One of them, mentioned a few times over the weekend, was Bolt’s height. He’s 6’5”, extraordinarily tall for a sprinter, a fact Jere Longman of the Times noted at the meet (when the field is down in the blocks, Bolt’s legs are so long his butt sticks up significantly higher than anyone else’s, making him easy to pick out from beyond the finish line.) Longman’s article said, “Where shorter runners seem to explode out of the blocks, he seems to unfold.”
This is generally considered a disadvantage among sprinters, but Tyson Gay displayed his own scholarship of his event by saying, “Times change. Back in the day, there were some tall sprinters: [Linford] Christie, Carl [Lewis], they were tall. Then there was the Maurice Greene era, Jon Drummond, they were shorter. Now Bolt’s a lot taller.” Just a cycle, according to Gay, and maybe it has just been a matter, as Bolt’s coach seems to think, of figuring out the best way to get those long legs out of the blocks efficiently.
June 1, 2008
In recent years, as world records have become harder to come by (and American records even harder) there’s been increased interest among the record-promoting community in all-comers records. In as much as I consider records an exciting part of the sport, I like the idea of all-comers records, but I have issues with the way they’re sometimes presented.
The concept is pretty simple, if hard to explain.
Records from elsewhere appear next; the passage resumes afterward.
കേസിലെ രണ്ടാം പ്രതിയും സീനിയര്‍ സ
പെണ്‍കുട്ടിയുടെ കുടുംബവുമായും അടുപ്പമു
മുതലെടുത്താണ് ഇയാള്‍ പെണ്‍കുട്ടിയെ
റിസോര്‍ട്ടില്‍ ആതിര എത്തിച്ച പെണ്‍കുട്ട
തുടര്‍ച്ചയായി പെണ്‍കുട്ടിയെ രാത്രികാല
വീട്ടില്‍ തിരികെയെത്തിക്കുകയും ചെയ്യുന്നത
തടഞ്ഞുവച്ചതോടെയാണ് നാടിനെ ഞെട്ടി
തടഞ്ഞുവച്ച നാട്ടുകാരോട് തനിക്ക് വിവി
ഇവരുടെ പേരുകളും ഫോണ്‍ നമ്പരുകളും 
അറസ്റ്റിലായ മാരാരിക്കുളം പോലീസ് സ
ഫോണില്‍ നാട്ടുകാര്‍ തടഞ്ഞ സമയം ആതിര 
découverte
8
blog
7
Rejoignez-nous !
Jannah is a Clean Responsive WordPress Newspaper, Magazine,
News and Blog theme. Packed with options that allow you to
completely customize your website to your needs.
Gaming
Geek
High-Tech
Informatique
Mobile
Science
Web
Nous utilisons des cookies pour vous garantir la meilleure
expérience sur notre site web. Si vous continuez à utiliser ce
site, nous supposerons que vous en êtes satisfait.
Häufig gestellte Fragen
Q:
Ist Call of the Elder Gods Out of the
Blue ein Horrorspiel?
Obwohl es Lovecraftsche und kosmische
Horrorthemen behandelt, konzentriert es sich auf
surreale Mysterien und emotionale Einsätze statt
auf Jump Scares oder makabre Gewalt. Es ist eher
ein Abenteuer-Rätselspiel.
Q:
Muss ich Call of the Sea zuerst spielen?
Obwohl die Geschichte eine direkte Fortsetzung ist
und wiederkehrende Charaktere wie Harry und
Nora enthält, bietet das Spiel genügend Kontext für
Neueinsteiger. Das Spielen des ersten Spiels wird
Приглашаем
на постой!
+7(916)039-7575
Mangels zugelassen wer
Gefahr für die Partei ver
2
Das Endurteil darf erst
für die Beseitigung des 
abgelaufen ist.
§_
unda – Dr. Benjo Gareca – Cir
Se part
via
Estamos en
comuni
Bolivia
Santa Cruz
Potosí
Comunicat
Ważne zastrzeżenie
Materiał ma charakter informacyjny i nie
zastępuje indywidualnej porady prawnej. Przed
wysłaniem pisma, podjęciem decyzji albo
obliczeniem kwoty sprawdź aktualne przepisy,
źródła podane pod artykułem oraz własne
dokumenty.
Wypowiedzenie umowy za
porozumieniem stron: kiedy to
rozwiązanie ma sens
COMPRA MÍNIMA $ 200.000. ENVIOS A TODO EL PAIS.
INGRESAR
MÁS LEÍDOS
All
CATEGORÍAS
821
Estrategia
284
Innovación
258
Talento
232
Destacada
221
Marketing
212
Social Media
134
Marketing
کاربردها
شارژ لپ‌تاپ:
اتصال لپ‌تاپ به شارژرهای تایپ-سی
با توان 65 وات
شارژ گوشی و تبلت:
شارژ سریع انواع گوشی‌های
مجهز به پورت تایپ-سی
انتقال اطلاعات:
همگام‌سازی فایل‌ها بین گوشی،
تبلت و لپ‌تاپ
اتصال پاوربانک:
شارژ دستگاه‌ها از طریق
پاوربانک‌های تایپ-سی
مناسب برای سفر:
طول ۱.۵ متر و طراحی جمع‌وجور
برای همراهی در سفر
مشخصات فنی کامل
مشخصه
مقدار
A world record is the best mark in the world for a given event under a given set of rules. (This is why world records in the javelin had to be rewritten a decade or so ago when the weight of the spear was changed.) There’s a sort of implicit additional idea that the record must be set on Earth, that there might be some superset of interplanetary or universal records. In the other direction, there are continental (or area) records, and national records. (Look at the list of records Roger Bannister set in one race.)
These get complicated because they are tracked two ways, by citizenship or by venue. An American record is a national record; it could be set anywhere in the world, and the criteria is that it is set by a citizen of the USA. A U.S. all-comers record, however, may be set by anyone; the criteria is that it be run within the borders of the country. (There are Area records—Europe, Africa, Asia, Oceania, etc.—kept the same way.)
The problem I have is that announcers so often wax lyrical about the “fastest time on American soil!” Oh, come on. There’s no soil out there; it’s a few centimeters of synthetic fabric. A media rep I talked to last night agreed, but further noted that only track geeks understand the label, “all-comers record.”
“Why not just say, ‘Fastest time ever run in the US’?” she asked.
I happen to like the evocativeness of the phrase “all comers,” with its expansive implications beyond just the dry word “record,” but when it comes to using a definite phrase, why not?
Usain Bolt 9.72
I’m not generally one to get all fired up about sprinters, but in recent years I’ve forced myself to take a professional interest. Which is why I was actually paying attention to witness my first 100m world record.
I asked one longtime track writer (also a former Olympian, as it happens, not that he would tell you) who was in the mixed zone with me when the record had last been set in the U.S. I answered my own question: Donovan Bailey at the ‘96 Olympics in Atlanta. He observed that he’d actually seen the record broken twice previously on that very site: once by Leroy Burrell in 1991, and once (“that might have been 110 yards”) in 1962.